TASK DESCRIPTION:
Render every line of the listing below as a JSON list of strings, one string per line, leaving out blank lines.
[start]
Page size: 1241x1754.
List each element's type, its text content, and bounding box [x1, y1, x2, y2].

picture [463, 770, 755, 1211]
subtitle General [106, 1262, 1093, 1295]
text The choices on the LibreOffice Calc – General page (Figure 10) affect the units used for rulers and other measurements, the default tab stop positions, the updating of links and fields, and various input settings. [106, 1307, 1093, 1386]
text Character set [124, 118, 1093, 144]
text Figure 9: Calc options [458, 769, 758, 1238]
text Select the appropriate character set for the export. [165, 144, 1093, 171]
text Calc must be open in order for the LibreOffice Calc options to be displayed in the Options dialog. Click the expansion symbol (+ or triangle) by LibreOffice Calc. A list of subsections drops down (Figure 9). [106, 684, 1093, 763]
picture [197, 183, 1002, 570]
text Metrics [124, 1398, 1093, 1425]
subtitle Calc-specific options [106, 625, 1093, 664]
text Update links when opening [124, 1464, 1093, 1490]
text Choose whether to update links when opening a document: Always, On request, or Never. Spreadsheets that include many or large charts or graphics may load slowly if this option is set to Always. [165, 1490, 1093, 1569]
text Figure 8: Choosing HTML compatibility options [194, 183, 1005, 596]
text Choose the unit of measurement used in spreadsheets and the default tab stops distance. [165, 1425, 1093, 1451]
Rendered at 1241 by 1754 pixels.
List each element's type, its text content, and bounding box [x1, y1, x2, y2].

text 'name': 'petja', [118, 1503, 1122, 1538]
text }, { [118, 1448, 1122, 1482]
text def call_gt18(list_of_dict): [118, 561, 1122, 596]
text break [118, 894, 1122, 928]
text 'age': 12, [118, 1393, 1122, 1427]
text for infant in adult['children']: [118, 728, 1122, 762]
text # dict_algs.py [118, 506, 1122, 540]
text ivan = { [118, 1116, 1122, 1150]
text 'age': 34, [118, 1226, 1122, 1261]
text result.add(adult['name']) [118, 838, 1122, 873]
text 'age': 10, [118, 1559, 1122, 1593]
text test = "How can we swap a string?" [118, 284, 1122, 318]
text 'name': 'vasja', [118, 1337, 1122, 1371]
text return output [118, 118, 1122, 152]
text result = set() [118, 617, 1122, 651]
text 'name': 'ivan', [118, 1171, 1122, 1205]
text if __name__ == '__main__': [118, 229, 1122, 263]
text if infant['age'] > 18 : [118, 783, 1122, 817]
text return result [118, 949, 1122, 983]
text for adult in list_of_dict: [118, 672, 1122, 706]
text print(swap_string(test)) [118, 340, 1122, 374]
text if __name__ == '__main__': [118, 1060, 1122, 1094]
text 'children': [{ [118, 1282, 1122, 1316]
[end]
RESPONSE TO THIS TASK:
[
  "Page size: 1241x1754.",
  "List each element's type, its text content, and bounding box [x1, y1, x2, y2].",
  "picture [463, 770, 755, 1211]",
  "subtitle General [106, 1262, 1093, 1295]",
  "text The choices on the LibreOffice Calc – General page (Figure 10) affect the units used for rulers and other measurements, the default tab stop positions, the updating of links and fields, and various input settings. [106, 1307, 1093, 1386]",
  "text Character set [124, 118, 1093, 144]",
  "text Figure 9: Calc options [458, 769, 758, 1238]",
  "text Select the appropriate character set for the export. [165, 144, 1093, 171]",
  "text Calc must be open in order for the LibreOffice Calc options to be displayed in the Options dialog. Click the expansion symbol (+ or triangle) by LibreOffice Calc. A list of subsections drops down (Figure 9). [106, 684, 1093, 763]",
  "picture [197, 183, 1002, 570]",
  "text Metrics [124, 1398, 1093, 1425]",
  "subtitle Calc-specific options [106, 625, 1093, 664]",
  "text Update links when opening [124, 1464, 1093, 1490]",
  "text Choose whether to update links when opening a document: Always, On request, or Never. Spreadsheets that include many or large charts or graphics may load slowly if this option is set to Always. [165, 1490, 1093, 1569]",
  "text Figure 8: Choosing HTML compatibility options [194, 183, 1005, 596]",
  "text Choose the unit of measurement used in spreadsheets and the default tab stops distance. [165, 1425, 1093, 1451]",
  "Rendered at 1241 by 1754 pixels.",
  "List each element's type, its text content, and bounding box [x1, y1, x2, y2].",
  "text 'name': 'petja', [118, 1503, 1122, 1538]",
  "text }, { [118, 1448, 1122, 1482]",
  "text def call_gt18(list_of_dict): [118, 561, 1122, 596]",
  "text break [118, 894, 1122, 928]",
  "text 'age': 12, [118, 1393, 1122, 1427]",
  "text for infant in adult['children']: [118, 728, 1122, 762]",
  "text # dict_algs.py [118, 506, 1122, 540]",
  "text ivan = { [118, 1116, 1122, 1150]",
  "text 'age': 34, [118, 1226, 1122, 1261]",
  "text result.add(adult['name']) [118, 838, 1122, 873]",
  "text 'age': 10, [118, 1559, 1122, 1593]",
  "text test = \"How can we swap a string?\" [118, 284, 1122, 318]",
  "text 'name': 'vasja', [118, 1337, 1122, 1371]",
  "text return output [118, 118, 1122, 152]",
  "text result = set() [118, 617, 1122, 651]",
  "text 'name': 'ivan', [118, 1171, 1122, 1205]",
  "text if __name__ == '__main__': [118, 229, 1122, 263]",
  "text if infant['age'] > 18 : [118, 783, 1122, 817]",
  "text return result [118, 949, 1122, 983]",
  "text for adult in list_of_dict: [118, 672, 1122, 706]",
  "text print(swap_string(test)) [118, 340, 1122, 374]",
  "text if __name__ == '__main__': [118, 1060, 1122, 1094]",
  "text 'children': [{ [118, 1282, 1122, 1316]"
]